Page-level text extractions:
Segment Open
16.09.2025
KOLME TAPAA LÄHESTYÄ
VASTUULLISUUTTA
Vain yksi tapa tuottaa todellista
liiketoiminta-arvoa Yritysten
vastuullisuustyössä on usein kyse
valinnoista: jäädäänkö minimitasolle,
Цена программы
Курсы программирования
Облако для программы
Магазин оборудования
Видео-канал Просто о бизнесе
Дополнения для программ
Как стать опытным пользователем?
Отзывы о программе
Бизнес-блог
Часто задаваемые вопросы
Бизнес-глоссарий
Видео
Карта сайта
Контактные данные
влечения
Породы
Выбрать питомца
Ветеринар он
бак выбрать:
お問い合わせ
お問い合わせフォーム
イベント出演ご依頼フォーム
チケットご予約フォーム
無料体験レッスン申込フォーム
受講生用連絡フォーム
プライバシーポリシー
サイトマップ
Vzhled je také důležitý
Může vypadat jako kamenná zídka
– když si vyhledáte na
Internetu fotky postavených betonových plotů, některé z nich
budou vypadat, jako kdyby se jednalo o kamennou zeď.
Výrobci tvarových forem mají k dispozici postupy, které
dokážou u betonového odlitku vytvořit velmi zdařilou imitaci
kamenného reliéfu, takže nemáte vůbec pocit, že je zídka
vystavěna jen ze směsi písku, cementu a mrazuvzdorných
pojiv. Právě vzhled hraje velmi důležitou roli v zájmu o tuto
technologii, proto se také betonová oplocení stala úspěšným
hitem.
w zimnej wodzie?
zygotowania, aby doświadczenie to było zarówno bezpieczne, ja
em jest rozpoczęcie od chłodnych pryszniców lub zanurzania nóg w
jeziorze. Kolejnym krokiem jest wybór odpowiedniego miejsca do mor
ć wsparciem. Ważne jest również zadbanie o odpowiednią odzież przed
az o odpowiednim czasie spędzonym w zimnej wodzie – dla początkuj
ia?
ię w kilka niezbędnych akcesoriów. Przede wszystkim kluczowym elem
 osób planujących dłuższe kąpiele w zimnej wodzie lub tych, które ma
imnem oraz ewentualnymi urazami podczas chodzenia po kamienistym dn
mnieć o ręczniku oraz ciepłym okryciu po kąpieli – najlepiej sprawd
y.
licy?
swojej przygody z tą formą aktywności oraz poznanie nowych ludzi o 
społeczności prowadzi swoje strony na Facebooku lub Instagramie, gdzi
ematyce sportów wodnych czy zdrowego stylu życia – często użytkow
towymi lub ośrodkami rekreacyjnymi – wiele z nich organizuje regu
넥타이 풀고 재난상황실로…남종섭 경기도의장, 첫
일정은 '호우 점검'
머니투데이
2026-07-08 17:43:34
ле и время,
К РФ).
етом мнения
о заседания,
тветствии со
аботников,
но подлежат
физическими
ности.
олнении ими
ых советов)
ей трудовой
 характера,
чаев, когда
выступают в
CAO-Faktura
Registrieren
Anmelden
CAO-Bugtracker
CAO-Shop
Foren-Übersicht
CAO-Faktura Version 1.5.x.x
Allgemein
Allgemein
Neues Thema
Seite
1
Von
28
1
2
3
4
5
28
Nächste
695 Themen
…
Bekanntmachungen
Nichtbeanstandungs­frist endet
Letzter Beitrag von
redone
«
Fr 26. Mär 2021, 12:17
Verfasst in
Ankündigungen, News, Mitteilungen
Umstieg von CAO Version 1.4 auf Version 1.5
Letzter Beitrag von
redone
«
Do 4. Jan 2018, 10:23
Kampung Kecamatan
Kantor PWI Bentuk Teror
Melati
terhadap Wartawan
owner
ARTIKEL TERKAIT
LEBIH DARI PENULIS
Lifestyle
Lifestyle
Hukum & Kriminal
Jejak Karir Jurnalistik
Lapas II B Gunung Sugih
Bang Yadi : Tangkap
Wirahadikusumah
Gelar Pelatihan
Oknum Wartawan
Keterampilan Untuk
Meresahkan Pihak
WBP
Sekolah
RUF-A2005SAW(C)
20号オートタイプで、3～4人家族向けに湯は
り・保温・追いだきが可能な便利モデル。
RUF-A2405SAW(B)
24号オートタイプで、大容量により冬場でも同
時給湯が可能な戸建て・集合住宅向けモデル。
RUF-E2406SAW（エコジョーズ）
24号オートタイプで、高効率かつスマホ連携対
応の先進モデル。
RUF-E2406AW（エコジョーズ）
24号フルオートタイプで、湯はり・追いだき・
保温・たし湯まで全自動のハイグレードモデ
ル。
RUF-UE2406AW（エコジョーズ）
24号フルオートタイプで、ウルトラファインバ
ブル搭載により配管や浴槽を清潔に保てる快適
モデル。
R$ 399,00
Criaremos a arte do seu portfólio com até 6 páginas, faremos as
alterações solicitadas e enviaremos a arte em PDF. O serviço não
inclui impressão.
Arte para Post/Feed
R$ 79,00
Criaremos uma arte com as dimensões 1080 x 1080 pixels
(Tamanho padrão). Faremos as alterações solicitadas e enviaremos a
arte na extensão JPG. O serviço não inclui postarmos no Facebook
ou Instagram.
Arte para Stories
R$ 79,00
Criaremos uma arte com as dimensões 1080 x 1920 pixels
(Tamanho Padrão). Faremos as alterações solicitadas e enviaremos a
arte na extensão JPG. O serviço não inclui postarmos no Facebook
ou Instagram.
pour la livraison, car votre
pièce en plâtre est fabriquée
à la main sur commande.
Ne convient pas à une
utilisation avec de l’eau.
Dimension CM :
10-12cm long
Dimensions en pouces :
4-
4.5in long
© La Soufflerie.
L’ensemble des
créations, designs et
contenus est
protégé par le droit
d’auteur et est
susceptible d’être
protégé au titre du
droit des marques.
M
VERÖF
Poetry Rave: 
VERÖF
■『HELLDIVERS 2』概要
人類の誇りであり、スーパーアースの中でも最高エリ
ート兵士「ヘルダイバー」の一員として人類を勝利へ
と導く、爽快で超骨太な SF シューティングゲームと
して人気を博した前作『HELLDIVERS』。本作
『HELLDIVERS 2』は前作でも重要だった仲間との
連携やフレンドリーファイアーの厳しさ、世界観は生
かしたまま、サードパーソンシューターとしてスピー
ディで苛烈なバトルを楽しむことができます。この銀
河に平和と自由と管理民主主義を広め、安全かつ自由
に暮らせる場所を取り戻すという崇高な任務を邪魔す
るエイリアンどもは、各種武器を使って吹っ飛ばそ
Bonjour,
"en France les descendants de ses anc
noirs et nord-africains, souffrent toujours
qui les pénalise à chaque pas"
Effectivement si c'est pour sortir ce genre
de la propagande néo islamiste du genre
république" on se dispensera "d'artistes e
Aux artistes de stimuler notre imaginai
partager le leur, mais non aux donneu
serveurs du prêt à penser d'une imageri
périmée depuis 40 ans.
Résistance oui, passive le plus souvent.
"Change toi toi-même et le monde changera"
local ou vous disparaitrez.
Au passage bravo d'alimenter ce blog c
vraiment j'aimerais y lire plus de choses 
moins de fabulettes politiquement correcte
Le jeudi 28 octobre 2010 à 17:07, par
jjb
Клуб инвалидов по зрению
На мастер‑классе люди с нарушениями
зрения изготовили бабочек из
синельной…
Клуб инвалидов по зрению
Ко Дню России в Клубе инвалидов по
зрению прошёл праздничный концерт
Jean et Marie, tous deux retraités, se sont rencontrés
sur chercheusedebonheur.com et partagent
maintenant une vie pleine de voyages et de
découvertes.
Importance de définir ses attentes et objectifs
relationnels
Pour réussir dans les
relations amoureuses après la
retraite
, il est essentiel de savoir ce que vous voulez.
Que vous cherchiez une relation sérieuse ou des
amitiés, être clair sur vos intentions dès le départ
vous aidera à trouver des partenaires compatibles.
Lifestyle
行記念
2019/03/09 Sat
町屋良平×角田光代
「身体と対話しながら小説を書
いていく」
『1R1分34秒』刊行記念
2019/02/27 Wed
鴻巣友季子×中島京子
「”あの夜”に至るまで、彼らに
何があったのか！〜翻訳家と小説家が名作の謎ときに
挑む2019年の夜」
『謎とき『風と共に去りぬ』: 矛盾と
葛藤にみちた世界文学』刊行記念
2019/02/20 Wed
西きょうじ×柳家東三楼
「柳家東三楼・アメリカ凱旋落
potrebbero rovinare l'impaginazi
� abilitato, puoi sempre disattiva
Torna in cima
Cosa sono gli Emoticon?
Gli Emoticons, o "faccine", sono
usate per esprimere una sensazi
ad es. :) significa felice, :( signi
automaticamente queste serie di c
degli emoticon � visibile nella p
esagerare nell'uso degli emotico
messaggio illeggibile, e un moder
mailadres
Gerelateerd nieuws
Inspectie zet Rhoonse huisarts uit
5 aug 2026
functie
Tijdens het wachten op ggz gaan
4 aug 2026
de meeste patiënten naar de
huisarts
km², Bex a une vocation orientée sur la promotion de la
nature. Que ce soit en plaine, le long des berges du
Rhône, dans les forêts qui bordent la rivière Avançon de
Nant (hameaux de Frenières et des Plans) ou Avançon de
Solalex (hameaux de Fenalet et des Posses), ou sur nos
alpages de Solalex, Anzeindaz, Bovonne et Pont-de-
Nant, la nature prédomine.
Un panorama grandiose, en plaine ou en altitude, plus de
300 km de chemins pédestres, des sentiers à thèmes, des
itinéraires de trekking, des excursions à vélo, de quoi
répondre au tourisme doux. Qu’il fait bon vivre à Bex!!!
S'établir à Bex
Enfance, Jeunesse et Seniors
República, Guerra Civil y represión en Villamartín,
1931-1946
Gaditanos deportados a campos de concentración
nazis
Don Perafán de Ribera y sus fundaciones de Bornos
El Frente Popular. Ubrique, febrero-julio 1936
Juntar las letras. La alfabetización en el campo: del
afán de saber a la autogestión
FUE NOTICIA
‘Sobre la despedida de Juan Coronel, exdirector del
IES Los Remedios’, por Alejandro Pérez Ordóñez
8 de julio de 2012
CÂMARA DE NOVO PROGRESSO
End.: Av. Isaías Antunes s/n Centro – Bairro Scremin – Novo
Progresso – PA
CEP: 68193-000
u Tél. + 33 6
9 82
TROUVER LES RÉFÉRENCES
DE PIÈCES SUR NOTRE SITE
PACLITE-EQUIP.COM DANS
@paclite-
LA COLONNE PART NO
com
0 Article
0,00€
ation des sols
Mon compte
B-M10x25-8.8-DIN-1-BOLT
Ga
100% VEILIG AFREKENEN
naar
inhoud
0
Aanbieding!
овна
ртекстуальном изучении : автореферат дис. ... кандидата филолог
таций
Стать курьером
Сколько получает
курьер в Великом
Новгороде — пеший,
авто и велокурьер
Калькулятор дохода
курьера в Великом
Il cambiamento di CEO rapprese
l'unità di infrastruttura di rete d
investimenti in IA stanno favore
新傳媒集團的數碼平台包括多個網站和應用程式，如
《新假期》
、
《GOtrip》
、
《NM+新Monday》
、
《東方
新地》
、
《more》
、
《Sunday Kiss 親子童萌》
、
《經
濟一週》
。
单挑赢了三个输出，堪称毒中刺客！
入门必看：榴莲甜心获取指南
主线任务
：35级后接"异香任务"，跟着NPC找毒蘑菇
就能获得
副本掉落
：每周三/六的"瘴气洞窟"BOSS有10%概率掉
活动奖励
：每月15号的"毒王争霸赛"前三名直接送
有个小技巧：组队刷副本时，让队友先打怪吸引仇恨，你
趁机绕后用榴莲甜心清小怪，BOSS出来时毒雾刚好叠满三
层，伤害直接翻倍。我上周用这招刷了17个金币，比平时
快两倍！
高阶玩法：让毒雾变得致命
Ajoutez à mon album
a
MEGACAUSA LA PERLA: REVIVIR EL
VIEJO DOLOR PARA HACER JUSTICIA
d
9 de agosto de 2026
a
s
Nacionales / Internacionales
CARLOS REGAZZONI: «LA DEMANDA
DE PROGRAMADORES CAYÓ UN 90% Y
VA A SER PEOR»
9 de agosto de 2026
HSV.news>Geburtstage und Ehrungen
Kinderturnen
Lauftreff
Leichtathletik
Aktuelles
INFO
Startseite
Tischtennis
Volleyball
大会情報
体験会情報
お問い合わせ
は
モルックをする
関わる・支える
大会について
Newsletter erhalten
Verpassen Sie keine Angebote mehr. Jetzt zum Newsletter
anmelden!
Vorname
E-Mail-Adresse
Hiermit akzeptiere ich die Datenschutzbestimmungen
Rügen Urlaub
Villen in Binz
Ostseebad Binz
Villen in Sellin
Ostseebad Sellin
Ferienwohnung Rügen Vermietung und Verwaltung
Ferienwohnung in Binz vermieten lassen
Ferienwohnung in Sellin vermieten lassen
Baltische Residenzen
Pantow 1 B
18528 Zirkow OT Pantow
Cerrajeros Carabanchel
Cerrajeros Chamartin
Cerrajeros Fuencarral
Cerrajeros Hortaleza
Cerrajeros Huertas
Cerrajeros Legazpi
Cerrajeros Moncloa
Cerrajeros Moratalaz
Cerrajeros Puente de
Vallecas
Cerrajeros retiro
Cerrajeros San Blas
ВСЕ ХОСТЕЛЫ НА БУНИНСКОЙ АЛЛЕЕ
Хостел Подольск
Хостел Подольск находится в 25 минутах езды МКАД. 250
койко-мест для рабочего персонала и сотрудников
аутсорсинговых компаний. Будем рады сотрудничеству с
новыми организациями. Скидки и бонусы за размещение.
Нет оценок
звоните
Segment Closed
TO DO: From the entries above, print the lines beginning at the one with "swojej przygody z" and stopping after the one with "Kampung Kecamatan", exactly as written and with nothing else.

WRITTEN ANSWER:
swojej przygody z tą formą aktywności oraz poznanie nowych ludzi o 
społeczności prowadzi swoje strony na Facebooku lub Instagramie, gdzi
ematyce sportów wodnych czy zdrowego stylu życia – często użytkow
towymi lub ośrodkami rekreacyjnymi – wiele z nich organizuje regu
넥타이 풀고 재난상황실로…남종섭 경기도의장, 첫
일정은 '호우 점검'
머니투데이
2026-07-08 17:43:34
ле и время,
К РФ).
етом мнения
о заседания,
тветствии со
аботников,
но подлежат
физическими
ности.
олнении ими
ых советов)
ей трудовой
 характера,
чаев, когда
выступают в
CAO-Faktura
Registrieren
Anmelden
CAO-Bugtracker
CAO-Shop
Foren-Übersicht
CAO-Faktura Version 1.5.x.x
Allgemein
Allgemein
Neues Thema
Seite
1
Von
28
1
2
3
4
5
28
Nächste
695 Themen
…
Bekanntmachungen
Nichtbeanstandungs­frist endet
Letzter Beitrag von
redone
«
Fr 26. Mär 2021, 12:17
Verfasst in
Ankündigungen, News, Mitteilungen
Umstieg von CAO Version 1.4 auf Version 1.5
Letzter Beitrag von
redone
«
Do 4. Jan 2018, 10:23
Kampung Kecamatan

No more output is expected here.